*EXCERPTED PASSAGE*:
◆ ◆ ◆ ◆

2.3.3 Remuneration of Executives with Strategic Responsibilities and other Key Executives

– The remuneration package for the Chief Executive Officer comprises a fixed component, a short-term variable component and a long-term variable component, calculated as follows:
a) short-term variable component: the annual values of the incentives obtainable on achievement of the target are indicated;
b) medium/long-term variable component: the value of the incentive in terms of the number of shares obtainable in the event of reaching all the target and over-performance objectives in the 2nd three-year cycle of the 2022-2024 LTI Plan is indicated. These incentives were quantified by taking as a reference the value of the shares at the time of grant, assuming that the beneficiaries participate in all three cycles of each Plan and that they continue to participate after the end of the three cycles of each Plan.
The pay mix maintains a significant focus on variable components.
– in the event of early termination of the employment relationship with respect to the date of the end of the office term, an indemnity equal to the remuneration due for the office shall be paid, until the natural expiry of the term of office, with a maximum of 24 months' salary (calculated on the fixed remuneration only). As of the date of the Shareholders' Meeting of 23 April 2024, the maximum allowance recognisable is 12 months' salary.
With respect to the termination of the employment agreement, a severance payment is established by the relevant collective bargaining agreement, with granting of an additional 24 months' pay calculated on the gross annual global remuneration for the sole role of General Manager (including the gross annual remuneration and the short-term variable component, which is also calculated for the sole role of General Manager, with a target pay opportunity of EUR 600,000).
There is no non-competition agreement in favour of the Chief Executive Officer and General Manager.
The remuneration of Executives with Strategic Responsibilities and other Key Executives is defined in line with market best practices in order to ensure a proper balance between the fixed and variable component, outlining an appropriate division between the short-term and medium/long term variable component.

◆ ◆ ◆ ◆

*WHAT THIS EXERCISE ASKS*:
- a) From the executive remuneration passage, pull out the span that begins at the words "With respect to the termination" and ends after the words "term variable component.", copying it word for word.
- b) According to the executive remuneration passage, what is the maximum allowance recognisable as of the Shareholders' Meeting of 23 April 2024?

*RECORD EXTRACTS*:
◆ ◆ ◆ ◆

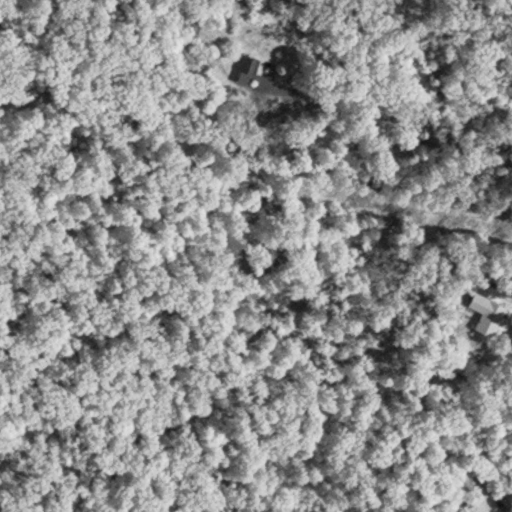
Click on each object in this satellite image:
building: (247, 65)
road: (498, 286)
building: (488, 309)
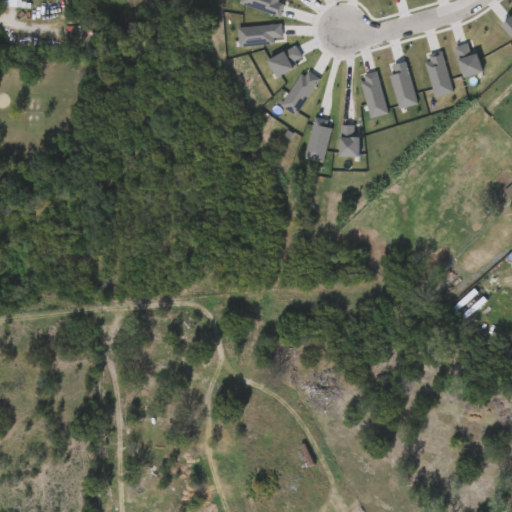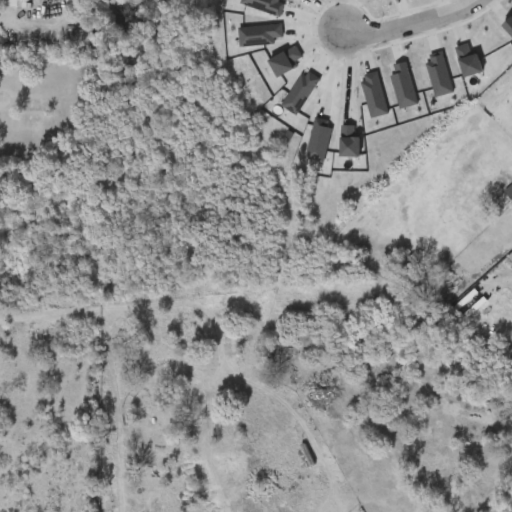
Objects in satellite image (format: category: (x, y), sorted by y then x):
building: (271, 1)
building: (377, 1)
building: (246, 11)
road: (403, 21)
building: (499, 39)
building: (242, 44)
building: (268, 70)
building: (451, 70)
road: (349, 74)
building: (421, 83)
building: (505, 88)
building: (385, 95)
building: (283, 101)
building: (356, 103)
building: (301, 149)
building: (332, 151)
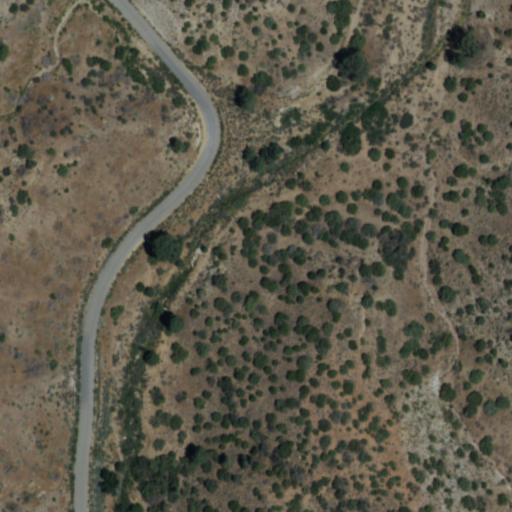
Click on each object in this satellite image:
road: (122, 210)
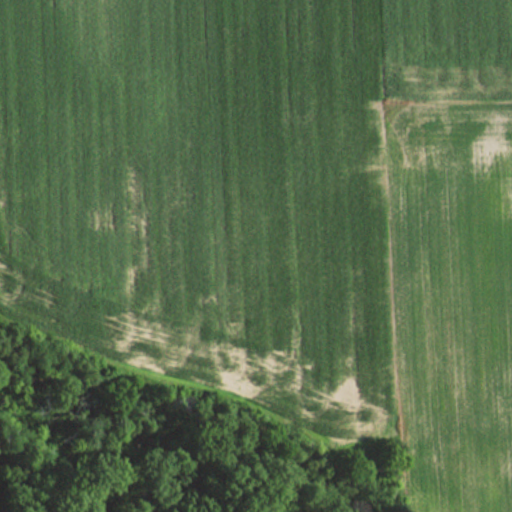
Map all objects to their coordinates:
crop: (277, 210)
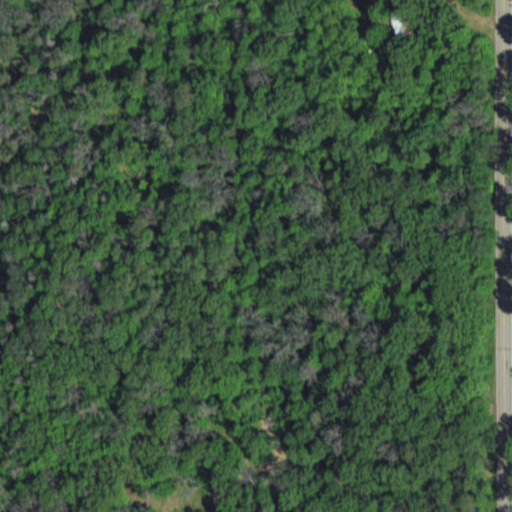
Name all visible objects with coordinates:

◆ ◆ ◆ ◆

*OUTPUTS BY TASK*:
- a)
With respect to the termination of the employment agreement, a severance payment is established by the relevant collective bargaining agreement, with granting of an additional 24 months' pay calculated on the gross annual global remuneration for the sole role of General Manager (including the gross annual remuneration and the short-term variable component, which is also calculated for the sole role of General Manager, with a target pay opportunity of EUR 600,000).
There is no non-competition agreement in favour of the Chief Executive Officer and General Manager.
The remuneration of Executives with Strategic Responsibilities and other Key Executives is defined in line with market best practices in order to ensure a proper balance between the fixed and variable component, outlining an appropriate division between the short-term and medium/long term variable component.

- b) 12 months' salary.